Problem:
Would you retype the whole listing exactly?

# # #

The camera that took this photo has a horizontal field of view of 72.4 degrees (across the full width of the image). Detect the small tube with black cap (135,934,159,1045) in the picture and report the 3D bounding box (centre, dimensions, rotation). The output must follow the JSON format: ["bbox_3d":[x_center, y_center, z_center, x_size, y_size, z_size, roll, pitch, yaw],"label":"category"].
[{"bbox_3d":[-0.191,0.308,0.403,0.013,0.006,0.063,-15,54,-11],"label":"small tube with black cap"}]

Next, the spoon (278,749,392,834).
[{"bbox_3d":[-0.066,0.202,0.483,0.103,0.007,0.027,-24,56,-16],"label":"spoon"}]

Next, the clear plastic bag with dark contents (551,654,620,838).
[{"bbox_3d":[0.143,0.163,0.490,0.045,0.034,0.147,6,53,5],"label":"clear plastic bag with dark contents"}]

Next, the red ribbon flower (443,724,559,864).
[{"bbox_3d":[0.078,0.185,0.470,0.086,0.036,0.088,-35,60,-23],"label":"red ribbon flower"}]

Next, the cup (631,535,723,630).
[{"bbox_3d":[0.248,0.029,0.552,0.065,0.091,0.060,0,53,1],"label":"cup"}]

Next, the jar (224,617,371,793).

# # #

Worked solution:
The camera that took this photo has a horizontal field of view of 72.4 degrees (across the full width of the image). Detect the small tube with black cap (135,934,159,1045) in the picture and report the 3D bounding box (centre, dimensions, rotation). The output must follow the JSON format: ["bbox_3d":[x_center, y_center, z_center, x_size, y_size, z_size, roll, pitch, yaw],"label":"category"].
[{"bbox_3d":[-0.191,0.308,0.403,0.013,0.006,0.063,-15,54,-11],"label":"small tube with black cap"}]

Next, the spoon (278,749,392,834).
[{"bbox_3d":[-0.066,0.202,0.483,0.103,0.007,0.027,-24,56,-16],"label":"spoon"}]

Next, the clear plastic bag with dark contents (551,654,620,838).
[{"bbox_3d":[0.143,0.163,0.490,0.045,0.034,0.147,6,53,5],"label":"clear plastic bag with dark contents"}]

Next, the red ribbon flower (443,724,559,864).
[{"bbox_3d":[0.078,0.185,0.470,0.086,0.036,0.088,-35,60,-23],"label":"red ribbon flower"}]

Next, the cup (631,535,723,630).
[{"bbox_3d":[0.248,0.029,0.552,0.065,0.091,0.060,0,53,1],"label":"cup"}]

Next, the jar (224,617,371,793).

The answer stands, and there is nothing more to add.